YÜZEYSEL sıf.
1. Yüzeye ilişkin, yüzeyle ilgili; sathi: Bir duvarın yüzeysel nemi.
2. Bir kimsenin derin duyguları anlatmayan ya da öyle görünen davranışı için kullanılır: Yüzeysel bir nezaket. Yüzeysel bir neşe.
3. Yüzeyde kalan, derinliği olmayan şey için kullanılır: Soruna ilişkin yalnızca yüzeysel düşünceleri olmak. Yüzeysel bir görüş.
4. Aceleye getirilmiş, üstünkörü yapılmış, şişirilmiş bir iş için kullanılır: Yüzeysel bir çalışma.
5. Derin düşünemeyen, derin düşünme yeteneğinden yoksun bir kimse için kullanılır: Hoş olmasına hoş bir çocuk ama yüzeysel. Yüzeysel bir insan.
—Akust. ve Elektromanyet. Yüzeysel güç ya da yüzeysel güç yoğunluğu, bir yüzeyin arasından iletilen akustik ya da elekromanyetik bir dalganın birim enine alan başına gücü.
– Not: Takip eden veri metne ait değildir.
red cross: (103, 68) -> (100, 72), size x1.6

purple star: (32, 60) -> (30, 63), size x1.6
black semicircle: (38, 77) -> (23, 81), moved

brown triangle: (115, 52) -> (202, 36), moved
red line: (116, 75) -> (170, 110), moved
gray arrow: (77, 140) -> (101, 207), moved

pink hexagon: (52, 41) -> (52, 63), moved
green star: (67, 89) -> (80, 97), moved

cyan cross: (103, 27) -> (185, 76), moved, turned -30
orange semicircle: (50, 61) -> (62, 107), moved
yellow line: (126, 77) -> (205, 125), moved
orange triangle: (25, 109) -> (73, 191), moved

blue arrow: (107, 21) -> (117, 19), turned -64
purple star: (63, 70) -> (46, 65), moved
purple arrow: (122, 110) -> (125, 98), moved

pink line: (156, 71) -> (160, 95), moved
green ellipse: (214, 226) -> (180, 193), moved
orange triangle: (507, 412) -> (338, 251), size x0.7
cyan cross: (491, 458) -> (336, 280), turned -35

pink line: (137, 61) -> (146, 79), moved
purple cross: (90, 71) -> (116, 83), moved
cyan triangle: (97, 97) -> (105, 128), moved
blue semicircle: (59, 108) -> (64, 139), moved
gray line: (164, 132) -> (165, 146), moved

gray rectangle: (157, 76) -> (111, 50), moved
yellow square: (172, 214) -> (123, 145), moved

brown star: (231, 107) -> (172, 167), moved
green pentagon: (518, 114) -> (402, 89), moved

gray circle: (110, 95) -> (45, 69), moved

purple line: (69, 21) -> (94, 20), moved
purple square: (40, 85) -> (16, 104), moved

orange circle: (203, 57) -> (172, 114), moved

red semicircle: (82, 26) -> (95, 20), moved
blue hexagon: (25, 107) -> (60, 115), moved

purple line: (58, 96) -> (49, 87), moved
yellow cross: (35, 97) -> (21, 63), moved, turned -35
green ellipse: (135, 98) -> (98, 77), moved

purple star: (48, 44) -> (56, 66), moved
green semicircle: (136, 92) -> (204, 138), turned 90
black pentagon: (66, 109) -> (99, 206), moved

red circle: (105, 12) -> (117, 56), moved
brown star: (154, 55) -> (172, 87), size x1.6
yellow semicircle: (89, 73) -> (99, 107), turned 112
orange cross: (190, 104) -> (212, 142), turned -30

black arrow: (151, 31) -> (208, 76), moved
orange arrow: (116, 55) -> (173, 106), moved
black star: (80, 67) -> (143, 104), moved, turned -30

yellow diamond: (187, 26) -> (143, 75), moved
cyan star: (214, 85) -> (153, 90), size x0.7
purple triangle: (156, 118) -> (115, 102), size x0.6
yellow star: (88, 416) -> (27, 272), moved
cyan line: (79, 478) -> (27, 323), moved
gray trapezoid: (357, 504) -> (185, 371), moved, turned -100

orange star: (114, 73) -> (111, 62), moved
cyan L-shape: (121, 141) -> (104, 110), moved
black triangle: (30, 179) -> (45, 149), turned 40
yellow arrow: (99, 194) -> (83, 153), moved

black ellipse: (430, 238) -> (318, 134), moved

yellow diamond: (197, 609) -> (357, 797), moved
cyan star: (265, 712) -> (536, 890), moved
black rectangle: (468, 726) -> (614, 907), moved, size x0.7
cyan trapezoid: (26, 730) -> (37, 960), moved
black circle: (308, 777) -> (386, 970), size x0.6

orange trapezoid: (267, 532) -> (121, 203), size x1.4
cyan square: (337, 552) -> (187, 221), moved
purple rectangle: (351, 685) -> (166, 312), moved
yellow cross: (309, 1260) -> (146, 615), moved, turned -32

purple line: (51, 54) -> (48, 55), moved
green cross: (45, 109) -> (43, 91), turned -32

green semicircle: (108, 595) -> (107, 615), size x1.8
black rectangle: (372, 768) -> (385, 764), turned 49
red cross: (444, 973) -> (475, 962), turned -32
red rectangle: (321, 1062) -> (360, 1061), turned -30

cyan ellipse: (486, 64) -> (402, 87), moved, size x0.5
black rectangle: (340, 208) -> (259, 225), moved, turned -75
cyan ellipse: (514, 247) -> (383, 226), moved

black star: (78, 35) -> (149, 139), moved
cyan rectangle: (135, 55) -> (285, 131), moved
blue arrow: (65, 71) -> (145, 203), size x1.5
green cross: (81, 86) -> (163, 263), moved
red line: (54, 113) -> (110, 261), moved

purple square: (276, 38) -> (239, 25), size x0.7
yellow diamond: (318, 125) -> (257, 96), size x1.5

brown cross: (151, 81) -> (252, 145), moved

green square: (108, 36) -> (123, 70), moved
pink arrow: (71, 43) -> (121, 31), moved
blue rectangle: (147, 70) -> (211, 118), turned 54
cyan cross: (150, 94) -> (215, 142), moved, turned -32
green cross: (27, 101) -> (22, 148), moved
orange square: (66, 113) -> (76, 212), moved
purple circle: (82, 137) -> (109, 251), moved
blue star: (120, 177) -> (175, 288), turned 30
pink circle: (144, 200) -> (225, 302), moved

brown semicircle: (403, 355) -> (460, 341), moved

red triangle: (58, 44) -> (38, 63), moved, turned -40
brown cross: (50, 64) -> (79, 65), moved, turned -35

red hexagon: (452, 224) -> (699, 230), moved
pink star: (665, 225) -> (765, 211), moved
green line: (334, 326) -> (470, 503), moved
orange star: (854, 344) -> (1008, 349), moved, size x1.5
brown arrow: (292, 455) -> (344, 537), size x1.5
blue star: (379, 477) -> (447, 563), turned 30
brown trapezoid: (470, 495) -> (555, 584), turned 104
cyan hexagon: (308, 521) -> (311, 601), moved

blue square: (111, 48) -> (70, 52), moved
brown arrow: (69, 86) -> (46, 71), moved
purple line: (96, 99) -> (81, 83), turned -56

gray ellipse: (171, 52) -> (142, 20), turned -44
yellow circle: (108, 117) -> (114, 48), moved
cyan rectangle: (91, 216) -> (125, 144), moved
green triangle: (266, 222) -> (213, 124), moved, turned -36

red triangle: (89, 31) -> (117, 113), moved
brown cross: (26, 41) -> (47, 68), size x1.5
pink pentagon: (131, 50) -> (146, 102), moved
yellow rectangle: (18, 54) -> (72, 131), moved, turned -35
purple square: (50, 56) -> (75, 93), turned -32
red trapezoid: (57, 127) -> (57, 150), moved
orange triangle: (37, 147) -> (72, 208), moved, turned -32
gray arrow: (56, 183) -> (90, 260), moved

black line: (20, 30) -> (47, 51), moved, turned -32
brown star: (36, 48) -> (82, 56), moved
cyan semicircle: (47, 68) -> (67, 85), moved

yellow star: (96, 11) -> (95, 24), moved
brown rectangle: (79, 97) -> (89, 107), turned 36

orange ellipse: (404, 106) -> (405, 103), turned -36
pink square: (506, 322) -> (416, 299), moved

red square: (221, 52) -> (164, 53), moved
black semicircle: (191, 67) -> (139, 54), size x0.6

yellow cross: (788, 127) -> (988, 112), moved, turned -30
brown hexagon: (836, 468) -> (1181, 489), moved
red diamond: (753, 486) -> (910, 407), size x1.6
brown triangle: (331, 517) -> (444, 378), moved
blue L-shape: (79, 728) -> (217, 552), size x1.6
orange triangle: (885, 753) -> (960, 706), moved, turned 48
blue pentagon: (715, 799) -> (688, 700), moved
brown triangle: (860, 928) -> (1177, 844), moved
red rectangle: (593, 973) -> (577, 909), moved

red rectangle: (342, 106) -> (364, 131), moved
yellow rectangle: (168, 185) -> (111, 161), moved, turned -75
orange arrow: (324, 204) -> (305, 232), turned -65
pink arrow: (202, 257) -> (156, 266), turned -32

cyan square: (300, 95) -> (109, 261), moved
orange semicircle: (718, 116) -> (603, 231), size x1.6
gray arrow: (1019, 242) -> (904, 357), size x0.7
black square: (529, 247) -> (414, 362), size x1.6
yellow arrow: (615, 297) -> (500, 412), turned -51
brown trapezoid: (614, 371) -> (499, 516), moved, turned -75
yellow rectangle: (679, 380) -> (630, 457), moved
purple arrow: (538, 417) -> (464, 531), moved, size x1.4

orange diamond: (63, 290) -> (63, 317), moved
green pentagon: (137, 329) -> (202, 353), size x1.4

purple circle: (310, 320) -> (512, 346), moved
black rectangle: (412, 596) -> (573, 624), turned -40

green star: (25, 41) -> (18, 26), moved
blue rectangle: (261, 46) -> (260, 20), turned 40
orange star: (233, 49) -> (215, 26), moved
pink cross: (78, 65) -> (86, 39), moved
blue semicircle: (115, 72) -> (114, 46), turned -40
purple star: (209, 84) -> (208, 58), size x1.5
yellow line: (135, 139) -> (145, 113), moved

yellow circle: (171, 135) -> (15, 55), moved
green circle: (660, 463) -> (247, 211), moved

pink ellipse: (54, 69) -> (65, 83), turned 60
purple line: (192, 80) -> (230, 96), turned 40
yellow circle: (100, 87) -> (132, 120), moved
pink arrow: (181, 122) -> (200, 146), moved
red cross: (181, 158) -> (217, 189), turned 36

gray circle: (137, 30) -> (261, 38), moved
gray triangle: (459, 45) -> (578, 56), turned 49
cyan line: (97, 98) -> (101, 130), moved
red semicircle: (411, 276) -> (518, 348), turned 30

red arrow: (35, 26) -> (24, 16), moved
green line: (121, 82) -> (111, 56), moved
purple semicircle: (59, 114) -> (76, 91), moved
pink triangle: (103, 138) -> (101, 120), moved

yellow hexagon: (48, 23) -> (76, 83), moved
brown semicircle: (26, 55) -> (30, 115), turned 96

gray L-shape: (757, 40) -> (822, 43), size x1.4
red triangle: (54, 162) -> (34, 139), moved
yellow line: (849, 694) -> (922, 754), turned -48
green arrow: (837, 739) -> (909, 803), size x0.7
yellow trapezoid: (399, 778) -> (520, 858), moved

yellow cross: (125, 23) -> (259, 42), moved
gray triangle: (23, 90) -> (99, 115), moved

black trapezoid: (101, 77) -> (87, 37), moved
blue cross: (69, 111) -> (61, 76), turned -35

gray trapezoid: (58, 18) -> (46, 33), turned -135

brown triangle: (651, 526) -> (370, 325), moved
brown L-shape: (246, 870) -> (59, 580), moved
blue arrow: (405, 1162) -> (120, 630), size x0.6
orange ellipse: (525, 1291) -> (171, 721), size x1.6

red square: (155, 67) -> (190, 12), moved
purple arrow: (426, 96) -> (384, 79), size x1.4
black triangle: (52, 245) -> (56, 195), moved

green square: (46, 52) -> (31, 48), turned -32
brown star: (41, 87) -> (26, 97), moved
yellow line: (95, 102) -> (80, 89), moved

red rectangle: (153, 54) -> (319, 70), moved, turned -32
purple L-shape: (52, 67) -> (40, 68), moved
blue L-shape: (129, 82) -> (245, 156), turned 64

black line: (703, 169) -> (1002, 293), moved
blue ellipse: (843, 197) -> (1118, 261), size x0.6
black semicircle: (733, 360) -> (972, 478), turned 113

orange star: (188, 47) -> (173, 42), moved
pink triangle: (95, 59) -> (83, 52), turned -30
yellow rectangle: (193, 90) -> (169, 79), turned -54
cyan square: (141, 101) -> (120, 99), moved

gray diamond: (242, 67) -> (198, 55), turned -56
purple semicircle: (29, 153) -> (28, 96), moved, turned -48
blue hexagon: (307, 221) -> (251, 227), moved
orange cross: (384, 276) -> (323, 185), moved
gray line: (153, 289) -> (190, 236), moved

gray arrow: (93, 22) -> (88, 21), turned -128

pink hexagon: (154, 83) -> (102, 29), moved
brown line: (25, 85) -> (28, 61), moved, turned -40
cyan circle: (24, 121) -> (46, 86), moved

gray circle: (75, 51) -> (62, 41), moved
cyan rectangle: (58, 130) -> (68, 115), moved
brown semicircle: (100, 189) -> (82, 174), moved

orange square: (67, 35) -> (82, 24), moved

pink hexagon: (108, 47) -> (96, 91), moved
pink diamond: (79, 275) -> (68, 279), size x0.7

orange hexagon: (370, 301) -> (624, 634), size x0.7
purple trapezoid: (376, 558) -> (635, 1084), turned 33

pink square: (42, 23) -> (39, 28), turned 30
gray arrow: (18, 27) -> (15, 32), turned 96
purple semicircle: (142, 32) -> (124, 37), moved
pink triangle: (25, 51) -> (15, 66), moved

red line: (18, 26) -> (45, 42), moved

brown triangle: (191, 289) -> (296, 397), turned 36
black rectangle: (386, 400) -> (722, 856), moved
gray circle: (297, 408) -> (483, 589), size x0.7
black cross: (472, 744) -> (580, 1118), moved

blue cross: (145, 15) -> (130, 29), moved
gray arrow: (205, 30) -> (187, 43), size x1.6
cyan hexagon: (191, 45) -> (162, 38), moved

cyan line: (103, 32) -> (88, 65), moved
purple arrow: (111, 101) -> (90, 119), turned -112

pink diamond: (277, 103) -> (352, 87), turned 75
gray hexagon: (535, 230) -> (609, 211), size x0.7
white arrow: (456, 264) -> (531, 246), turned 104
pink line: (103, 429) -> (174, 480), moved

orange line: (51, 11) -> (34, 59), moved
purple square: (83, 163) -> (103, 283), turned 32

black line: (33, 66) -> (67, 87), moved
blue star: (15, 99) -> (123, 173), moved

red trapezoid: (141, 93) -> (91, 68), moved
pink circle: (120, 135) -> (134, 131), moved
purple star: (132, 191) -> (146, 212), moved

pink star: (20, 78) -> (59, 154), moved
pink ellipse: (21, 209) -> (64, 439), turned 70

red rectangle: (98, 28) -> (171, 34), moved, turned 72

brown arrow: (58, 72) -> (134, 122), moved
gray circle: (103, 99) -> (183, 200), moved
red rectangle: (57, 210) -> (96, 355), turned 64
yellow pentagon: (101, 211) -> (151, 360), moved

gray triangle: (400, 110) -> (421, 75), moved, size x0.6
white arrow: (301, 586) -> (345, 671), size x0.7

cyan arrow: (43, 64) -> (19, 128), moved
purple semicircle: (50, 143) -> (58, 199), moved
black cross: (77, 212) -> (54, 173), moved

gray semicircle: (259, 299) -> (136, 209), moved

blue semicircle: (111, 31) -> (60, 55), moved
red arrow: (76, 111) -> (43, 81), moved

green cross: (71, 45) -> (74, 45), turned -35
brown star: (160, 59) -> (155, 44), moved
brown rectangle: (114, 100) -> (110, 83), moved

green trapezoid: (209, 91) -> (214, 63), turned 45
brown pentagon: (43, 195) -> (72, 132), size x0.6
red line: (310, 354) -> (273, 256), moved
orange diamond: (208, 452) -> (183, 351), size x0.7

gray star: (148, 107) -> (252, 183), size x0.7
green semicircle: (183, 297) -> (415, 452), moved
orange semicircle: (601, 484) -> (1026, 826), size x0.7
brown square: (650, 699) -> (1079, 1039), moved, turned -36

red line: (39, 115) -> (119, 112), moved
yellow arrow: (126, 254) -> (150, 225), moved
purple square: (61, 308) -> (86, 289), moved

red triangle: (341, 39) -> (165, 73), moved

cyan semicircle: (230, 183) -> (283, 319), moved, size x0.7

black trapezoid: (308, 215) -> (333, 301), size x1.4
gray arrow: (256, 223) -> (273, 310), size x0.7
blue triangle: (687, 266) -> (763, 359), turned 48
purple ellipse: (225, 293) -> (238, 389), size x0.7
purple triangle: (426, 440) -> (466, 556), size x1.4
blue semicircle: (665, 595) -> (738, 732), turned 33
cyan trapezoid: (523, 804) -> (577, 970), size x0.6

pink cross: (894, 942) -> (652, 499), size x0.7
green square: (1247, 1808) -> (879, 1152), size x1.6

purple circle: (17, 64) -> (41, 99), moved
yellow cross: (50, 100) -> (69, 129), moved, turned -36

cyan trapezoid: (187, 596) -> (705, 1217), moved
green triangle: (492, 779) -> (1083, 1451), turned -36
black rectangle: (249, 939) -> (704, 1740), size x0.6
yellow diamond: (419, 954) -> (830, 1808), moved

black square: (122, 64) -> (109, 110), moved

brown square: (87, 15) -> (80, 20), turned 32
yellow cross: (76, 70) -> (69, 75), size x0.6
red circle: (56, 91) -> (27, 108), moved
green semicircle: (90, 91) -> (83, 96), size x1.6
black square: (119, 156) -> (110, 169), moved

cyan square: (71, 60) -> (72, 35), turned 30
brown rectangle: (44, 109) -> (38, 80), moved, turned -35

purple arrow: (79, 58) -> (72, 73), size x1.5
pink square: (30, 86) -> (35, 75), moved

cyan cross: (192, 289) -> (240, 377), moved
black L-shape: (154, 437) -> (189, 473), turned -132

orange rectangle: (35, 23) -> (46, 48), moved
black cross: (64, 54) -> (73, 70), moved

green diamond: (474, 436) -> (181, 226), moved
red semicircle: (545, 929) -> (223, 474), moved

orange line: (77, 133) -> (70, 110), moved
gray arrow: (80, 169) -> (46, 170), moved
—Dilbil. Yüzeysel yapı, üretici dilbilgisinde, derin yapıda dönüşümler sonucu üretilerek gerçekleştirilmiş cümlenin sözdizimsel düzenlenişi.
—Tarım. Yüzeyse! akaçlama, yüzeysel suların akıtılmasıyla toprağın kurutulması. (Yüzeysel akaçlama, uygun yüzey çalışmalarıyla kolaylaştırılır: pulluk izi, ark, hendek.)